New computer software to teach people with learning disabilities the basic skills needed for everyday activities like shopping and crossing roads has been developed by researchers at The University of Nottingham.



Using a specially adapted joystick and the click of a mouse, people with learning disabilities can put money into a trolley, navigate themselves around a three-dimensional computer-generated supermarket and find items they need on their shopping list.

In another 3-D street scene program they can practise crossing the road in a number of different scenarios, including using a zebra crossing, a pelican crossing and safely crossing without help near a crossroads.


A computer game dubbed ’Running Man’ has been written, in which users need to move a character across a two-dimensional screen, using a switch to make the character jump obstacles.

The software, which will be on display at an open morning being held in Bilborough later this week, has been developed by a team led by Professor Penny Standen in the University’s Division of Rehabilitation and Ageing, and computer scientist David Brown at Nottingham Trent University.
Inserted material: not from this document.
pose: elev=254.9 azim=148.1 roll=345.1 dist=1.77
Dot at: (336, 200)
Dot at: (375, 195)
It aims to make computers easier to use for people with learning disabilities who may also have some physical impairment, teach them new social and health and safety skills and develop cognitive abilities such as reaction time and attention span.

The research has been funded by grants from organisations including the Economics and Social Sciences Research Council (ESRC), the Engineering and Physical Sciences Research Council (EPSRC), the European Social Fund and the Learning Skills Council.
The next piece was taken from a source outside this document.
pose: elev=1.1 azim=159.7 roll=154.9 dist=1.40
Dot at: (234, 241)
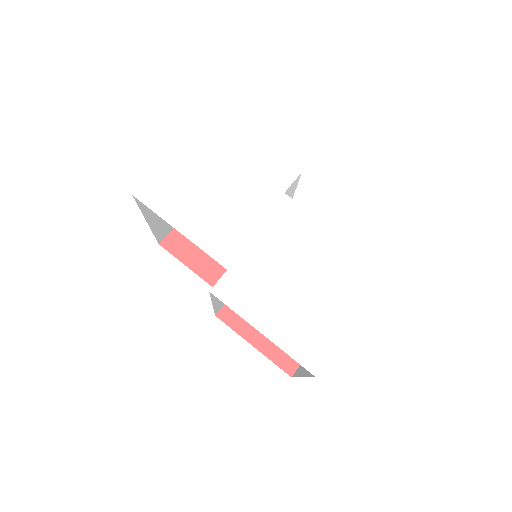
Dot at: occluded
Professor Standen said: “For many of us activities like going to the shops or crossing the road are very simple tasks that we wouldn’t think twice about. However, for someone who has severe learning disabilities, which may include a limited use of language, and, in some cases, some form of physical impairment, it can be quite a daunting experience.

“Our studies have shown that through the use of this new software, the skills and abilities of the people with learning disabilities who worked with us on this research did improve. The software provides activities that are educational but also fun, therapeutic and stimulating.”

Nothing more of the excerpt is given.